### Excerpt to read
········
Mr. Kennedy was one of several state officials who participated in weekly conference calls with rating agencies and bond insurers to maintain confidence in the state's rebuilding efforts after Hurricane Katrina.
But the recurring theme was the state's colorful political history, they said, and that all eyes were on reform bills before the November special session.
"The bottom line," said one official familiar with the calls, "is that Louisiana taxpayers will have to pay more money to rebuild because the state's levee boards are crooked."
A bill to roll local levee boards into one state board failed, as lawmakers opted for legislation to create an oversight commission over 20 levee boards. The Legislature also failed to pass a bill to prohibit lawmakers from taking federal rebuilding contracts.
"If your house is blown away in the storm, and the reason it is blown away is because the contractor didn't do a good job, do you hire the old contractor and appoint a commission to watch him? The answer is obvious. And what our Legislature did was to appoint a commission. We don't need a commission above the levee board. We need to reform the board, period," Mr. Kennedy said.
Standard & Poor's lowered the state's rating on Wednesday; Fitch followed suit Thursday; and Moody's lowered the rating late Friday. The low credit rating means taxpayers will pay a higher interest rate on $52 million in outstanding bonds.
None of the three major bond rating agencies said failed reform efforts led to the lower ratings, only that the economic future of the state is in limbo.
········
### Data shown
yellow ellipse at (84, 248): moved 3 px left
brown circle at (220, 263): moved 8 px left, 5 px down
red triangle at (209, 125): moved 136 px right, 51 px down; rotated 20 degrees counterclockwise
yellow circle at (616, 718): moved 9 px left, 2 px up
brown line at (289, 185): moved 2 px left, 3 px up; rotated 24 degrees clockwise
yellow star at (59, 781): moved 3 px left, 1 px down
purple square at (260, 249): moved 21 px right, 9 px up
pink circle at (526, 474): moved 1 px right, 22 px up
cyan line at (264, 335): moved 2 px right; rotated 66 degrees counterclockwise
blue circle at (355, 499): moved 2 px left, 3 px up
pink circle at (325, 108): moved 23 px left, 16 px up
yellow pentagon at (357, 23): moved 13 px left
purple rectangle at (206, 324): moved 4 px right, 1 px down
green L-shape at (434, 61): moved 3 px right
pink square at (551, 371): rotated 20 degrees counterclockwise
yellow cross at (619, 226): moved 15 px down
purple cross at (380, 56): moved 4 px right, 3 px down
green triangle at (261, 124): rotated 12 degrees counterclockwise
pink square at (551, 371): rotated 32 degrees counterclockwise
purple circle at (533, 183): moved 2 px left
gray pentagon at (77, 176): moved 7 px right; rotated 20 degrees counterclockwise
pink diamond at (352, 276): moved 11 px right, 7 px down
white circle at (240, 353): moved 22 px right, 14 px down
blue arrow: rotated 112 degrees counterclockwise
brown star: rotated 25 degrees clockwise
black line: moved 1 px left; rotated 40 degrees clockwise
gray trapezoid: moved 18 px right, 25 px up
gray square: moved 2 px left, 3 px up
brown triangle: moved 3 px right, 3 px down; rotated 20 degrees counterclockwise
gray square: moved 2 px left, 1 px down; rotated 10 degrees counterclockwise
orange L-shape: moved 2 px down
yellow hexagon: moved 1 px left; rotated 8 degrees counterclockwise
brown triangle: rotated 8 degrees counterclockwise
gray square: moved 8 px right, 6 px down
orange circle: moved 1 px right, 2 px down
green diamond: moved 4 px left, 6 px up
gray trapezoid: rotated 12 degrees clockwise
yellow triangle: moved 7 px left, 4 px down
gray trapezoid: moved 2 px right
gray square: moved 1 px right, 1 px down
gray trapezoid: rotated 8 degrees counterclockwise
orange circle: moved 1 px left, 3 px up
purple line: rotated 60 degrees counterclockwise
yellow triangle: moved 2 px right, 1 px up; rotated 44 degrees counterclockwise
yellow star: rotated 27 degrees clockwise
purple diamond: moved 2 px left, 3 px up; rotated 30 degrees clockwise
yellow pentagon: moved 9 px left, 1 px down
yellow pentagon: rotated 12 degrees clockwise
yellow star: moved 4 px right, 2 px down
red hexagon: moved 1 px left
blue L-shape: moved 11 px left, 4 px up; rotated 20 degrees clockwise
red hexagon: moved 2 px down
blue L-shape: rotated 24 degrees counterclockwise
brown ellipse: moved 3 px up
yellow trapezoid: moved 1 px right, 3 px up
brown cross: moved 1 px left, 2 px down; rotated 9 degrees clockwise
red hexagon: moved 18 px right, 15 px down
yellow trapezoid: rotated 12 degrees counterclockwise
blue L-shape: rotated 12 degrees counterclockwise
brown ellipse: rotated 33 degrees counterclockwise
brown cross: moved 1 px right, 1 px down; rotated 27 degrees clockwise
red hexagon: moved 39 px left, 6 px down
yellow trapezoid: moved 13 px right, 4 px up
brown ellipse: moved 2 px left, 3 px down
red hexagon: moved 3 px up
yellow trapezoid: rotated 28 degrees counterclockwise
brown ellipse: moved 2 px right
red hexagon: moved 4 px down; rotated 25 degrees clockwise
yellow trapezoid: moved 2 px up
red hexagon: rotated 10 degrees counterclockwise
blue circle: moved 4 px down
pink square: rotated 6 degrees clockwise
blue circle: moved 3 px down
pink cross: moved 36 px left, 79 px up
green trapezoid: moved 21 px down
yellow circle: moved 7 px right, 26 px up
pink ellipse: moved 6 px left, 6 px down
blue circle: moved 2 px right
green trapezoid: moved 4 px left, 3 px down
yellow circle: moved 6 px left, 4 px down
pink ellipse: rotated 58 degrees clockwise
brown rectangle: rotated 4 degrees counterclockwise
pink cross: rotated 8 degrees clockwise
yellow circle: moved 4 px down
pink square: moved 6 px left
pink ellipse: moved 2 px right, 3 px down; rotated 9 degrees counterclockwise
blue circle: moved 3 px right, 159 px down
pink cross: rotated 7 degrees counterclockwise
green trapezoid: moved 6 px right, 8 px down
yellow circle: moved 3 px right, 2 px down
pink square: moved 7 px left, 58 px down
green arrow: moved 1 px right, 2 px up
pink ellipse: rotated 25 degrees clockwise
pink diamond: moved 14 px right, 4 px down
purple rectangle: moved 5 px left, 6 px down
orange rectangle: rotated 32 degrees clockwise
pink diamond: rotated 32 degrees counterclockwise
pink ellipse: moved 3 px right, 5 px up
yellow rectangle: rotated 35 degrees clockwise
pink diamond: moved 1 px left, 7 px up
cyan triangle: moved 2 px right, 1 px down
········
### Requests
a) List every line of the records that contains the string "cross".
b) Pick up the excerpt on Louisiana's lowered credit rating after its last sentence and continue it.

### Responses to the tasks
a)
yellow cross at (619, 226): moved 15 px down
purple cross at (380, 56): moved 4 px right, 3 px down
brown cross: moved 1 px left, 2 px down; rotated 9 degrees clockwise
brown cross: moved 1 px right, 1 px down; rotated 27 degrees clockwise
pink cross: moved 36 px left, 79 px up
pink cross: rotated 8 degrees clockwise
pink cross: rotated 7 degrees counterclockwise

b)
"One of the major uncertainties Louisiana currently faces relates to the extent and pace of economic recovery in the New Orleans area," said Peter Murphy, credit analyst for S&P. "While reduced economic activity and financial pressure are likely to continue over the intermediate term, their ultimate effects on the state's finances are not known at this time."
Mr. Kennedy said the bond markets "can handle good news or bad news, but not uncertainty." He said the topic of levee reform "was raised a number of times."
Moody's downgraded its General Obligation rating on Louisiana to A2 from A1 and assigned the state a "negative outlook." Moody's has a negative outlook on six states and the commonwealth of Puerto Rico.
In addition to the lowered rating, the S&P has a negative outlook on Louisiana and Puerto Rico. Fitch has Louisiana and Mississippi on Rating Watch negative.
Moody's said its downgrade reflects "the unprecedented circumstances the state has faced as it has dealt with the economic and financial aftermath of Hurricanes Katrina and Rita."